S’inscrivant dans la tradition des chansons à textes et musiques appropriées en restant fidèle à son rythme et dans un style inclassable, Tilyuna Su associe ses beaux textes poétiquement ciselés à ses mélodies sensiblement harmonisées, la douceur dans la voix et les notes de musique aux bouts de ses doigts. Un genre et du talent invitant l’esprit à s’y impliquer et l’oreille à s’y intéresser.
Tilyuna Su a un style d’écriture pur, fidèle à elle et un timbre de voix honnête, propre à elle.

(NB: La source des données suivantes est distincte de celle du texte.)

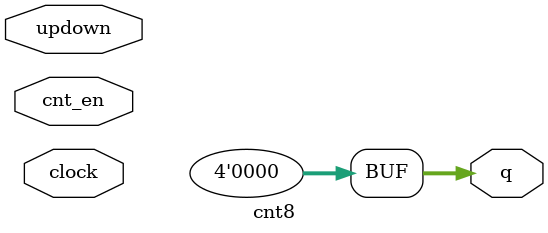
<source format=v>
module cnt8(	// file.cleaned.mlir:2:3
  input        clock,	// file.cleaned.mlir:2:22
               cnt_en,	// file.cleaned.mlir:2:38
               updown,	// file.cleaned.mlir:2:55
  output [3:0] q	// file.cleaned.mlir:2:73
);

  assign q = 4'h0;	// file.cleaned.mlir:3:14, :4:5
endmodule


</source>
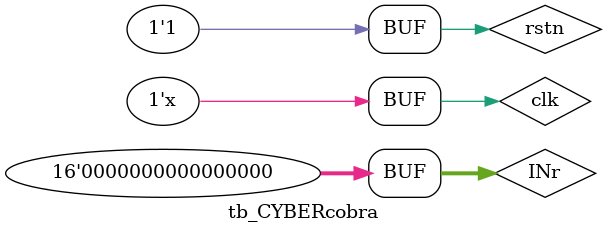
<source format=v>
`timescale 1ns / 1ps

module tb_CYBERcobra();
    
    
    CYBERcobra dut(
    .clk_i(clk),
    .rst_i(rstn),
    .sw_i (INr ),
    .out_o(OUT)
    );
    
    wire [31:0] OUT;
    reg clk;
    reg rstn;
    reg [15:0] INr;

    initial clk <= 0;
    always #5 clk = ~clk;
    
    initial begin 
    rstn = 1'b0;
   
    #10;
    rstn = 1'b1;
    INr = 15'b0;
    #200;
    INr = 15'b100001000;
    #260;
    INr = 15'b0;
    #100;
//    INr = 15'b100000001;
//    #20000;
//    $stop;
    end
    
endmodule
</source>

S’inspirant des maisons kabyles de son village Aït-Soula, des montagnes de la Kabylie, d’Akfadou à Djurdjura, des brises matinales, des bruines évocatrices et des arbres solitaires l’ayant toujours aidée à aller de l’avant, elle vient par son travail transmettre aux générations futures ce qui serait récolté demain à la bonne saison et pour des raisons s’inscrivant dans la pérennité de l’histoire des Amazighs, de leur identité et de leurs cultures si riches et si variées.
De la cohésion à la fusion, et de l’éclosion à l’évasion en passant par les belles choses qui lui ressemblent, ainsi elle se livre sans préparation dans ce monde qu’elle peint et l’accueille. C’est dans ce contexte que Souad Chibout élabore sa vision des choses en parlant des siens et de ce qui les caractérise. Dans le choix de ses mots face aux maux, une certaine osmose s’invite comme s’applique sa propre conception des choses.